What is Agile?
Agile is a set of values and ideas that encourages flexible response to changes. The emerging requirements and their solutions are collaborative efforts of different teams, organisations and customers.
In software development, adopting Agile practices means welcoming changing requirements, adaptive planning, early and continuous delivery and collaboration between clients, developers, testers in order to improve the quality of software and the agility of teams and software professionals.
Agile is not a tool or some framework, but rather a set of values emerged from the Manifesto of agile software development. The philosophy behind Agile development is very simple:
- Individuals and interactions over processes and tools
- Working software over comprehensive documentation
- Customer collaboration over contract negotiation
- Responding to change over following a plan
That is to say, the items on the left are valued more than the items on the right.
Tools and processes are important, but it is more important to have competent people working together effectively. Good documentation is useful in helping people to understand how the software is built and how to use it, but the main point of development is to create software, not documentation.
A contract is important but is no substitute for working closely with customers to discover what they need. A project plan is important, but it must not be too rigid to accommodate changes in technology or the environment, stakeholders’ priorities, and people’s understanding of the problem and its solution.
Agile software development principles
The Manifesto for Agile Software Development is based on twelve principles:
- Welcome changing requirements, even in late development
- Deliver working software frequently (weeks rather than months)
- Close, daily cooperation between business people and developers
- Projects are built around motivated individuals, who should be trusted
- Face-to-face conversation is the best form of communication (co-location)
- Working software is the primary measure of progress
- Sustainable development, able to maintain a constant pace
- Continuous attention to technical excellence and good design
- Simplicity—the art of maximizing the amount of work not done—is essential
- Best architectures, requirements, and designs emerge from self-organizing teams
- Regularly, the team reflects on how to become more effective, and adjusts accordingly
What is Agile Project Management ?
Manifesto of Agile Software development and 12 principles were established by software developers and testers to tackle the common problems that software developers faced. Agile provides a common solution to common recurring problems and can be utilized in other various activities.
Agile management is an interactive, incremental method of managing and delivering a project in accordance with the principles expressed in the Manifesto for Agile Software Development.
Iterative or agile life cycles are composed of several stages towards the completion of a project. In each delivery cycle (iterations), Agile methods complete small portions of the deliverables, while iterative methods evolve the entire set of deliverables over time, completing them near the end of the project. One of the aims of an agile or iterative approach is to release benefits throughout the process rather than only at the end.

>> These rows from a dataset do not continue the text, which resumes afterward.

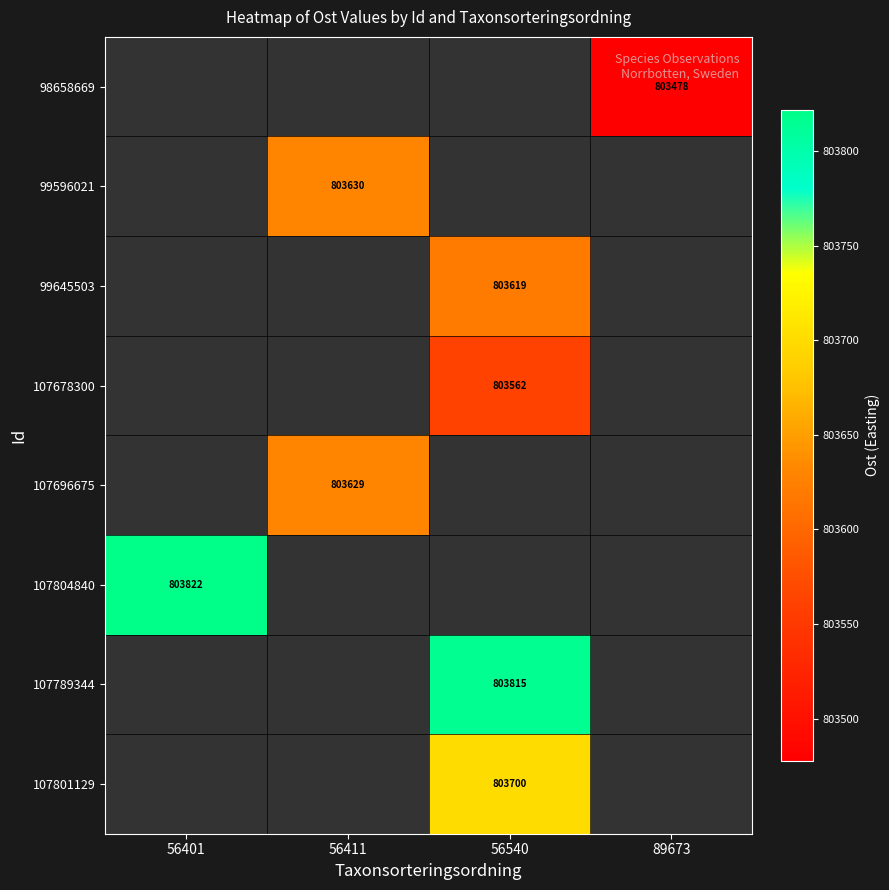

Is the value of 99596021 at 89673 greater than the value of 107696675 at 56411?

No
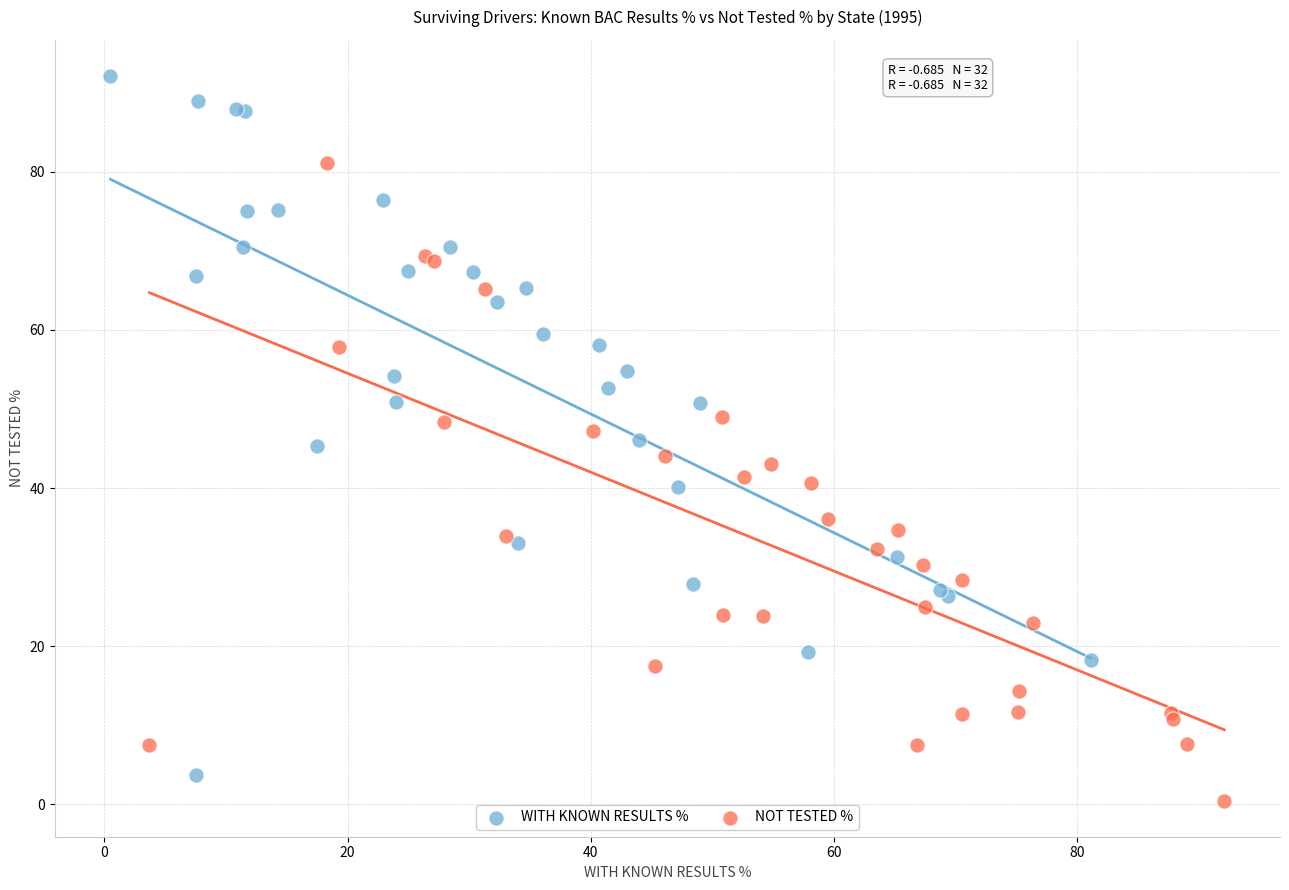

Which series reaches the maximum Y coordinate?

WITH KNOWN RESULTS %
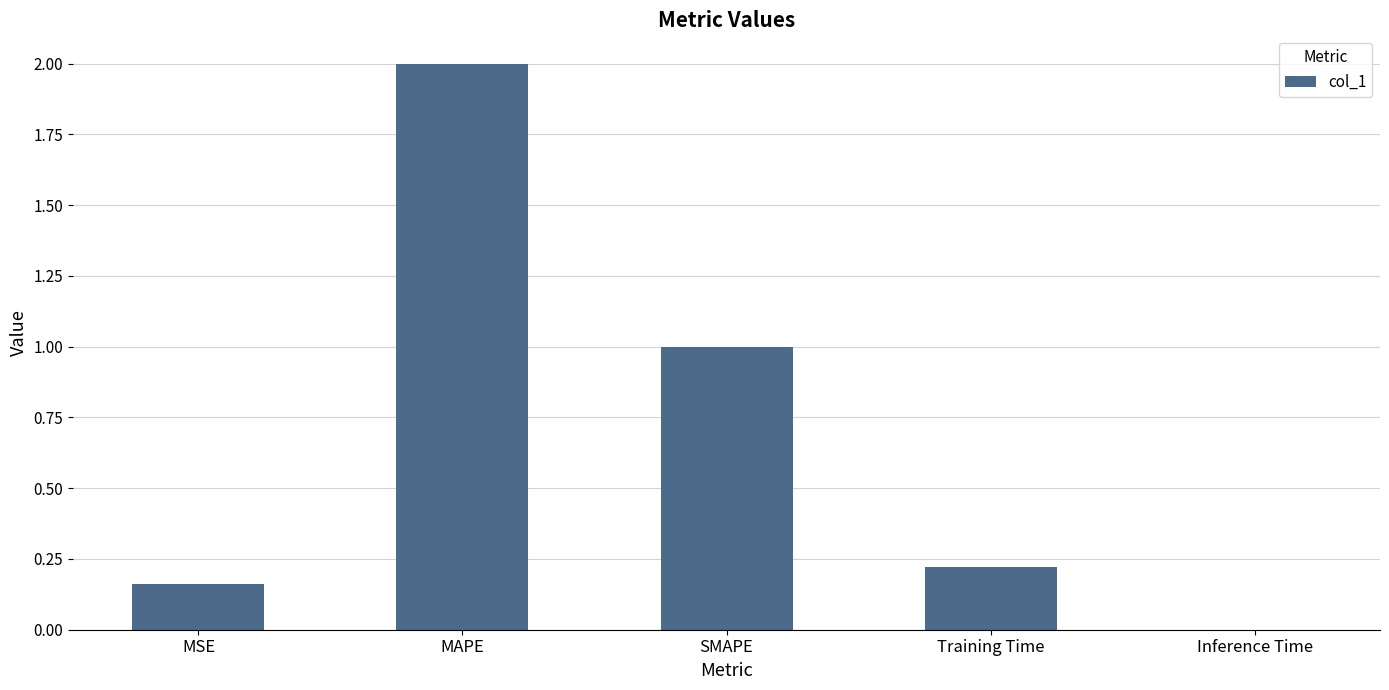

The chart shows a value of 1.0 at SMAPE. True or false?

True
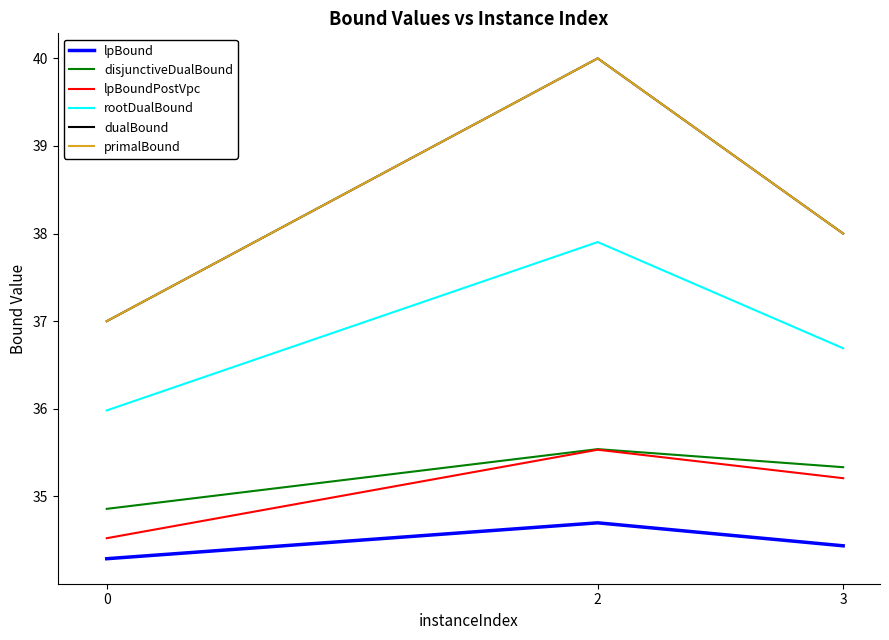

Does the chart display data point markers on the line(s)?

No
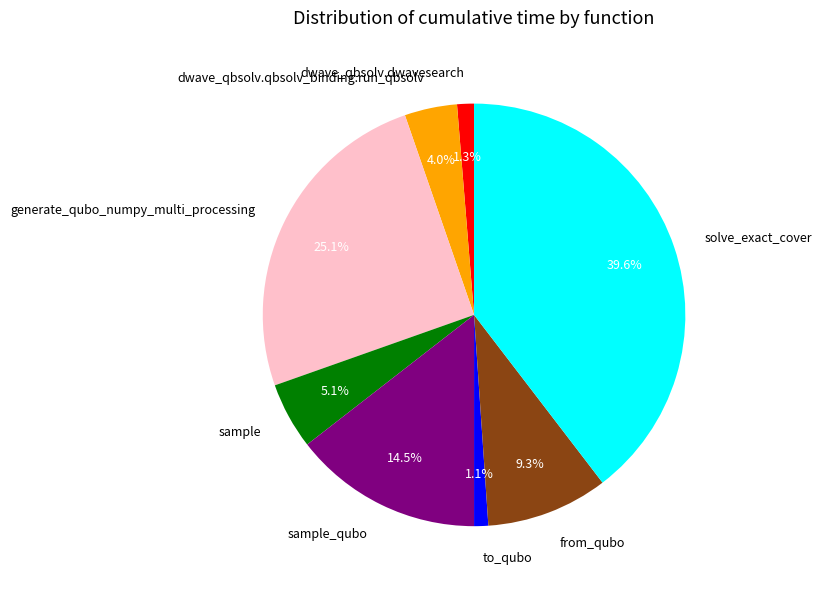

Between dwave_qbsolv.qbsolv_binding.run_qbsolv and to_qubo, which is larger?

dwave_qbsolv.qbsolv_binding.run_qbsolv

Most importantly, Agile Projects should manifest collaboration, flexibility and behaviour of trust as its core value.
Agile Metrics
Metrics that can be collected for effective usage of Agile is:
- Drag Factor
- Effort in hours which do not contribute to sprint goal
- Drag factor can be improved by reducing the number of shared resources, reducing the amount of non-contributing work
- New estimates can be increased by a percentage of drag factor – New estimate = (Old estimate+drag factor)
- Velocity
- Amount of backlog (user stories) converted to the shippable
- Functionality of sprint
- Number of Unit Tests added
- Time interval taken to complete daily build
- Bugs detected in an iteration or in previous iterations
- Production defect leakage
Agile Planning Processes and Methods
Agile planning activities for large-scale development efforts can be broken down into five levels:
- Product Vision
- Product Roadman
- Release Plan
- Iteration/Sprint Plan
- Daily Commitment / Scrum
What are the benefits of Agile Development?
Agile allows early testing and rejection, the tight feedback loops provide benefits in agile that are not very noticeable in the waterfall.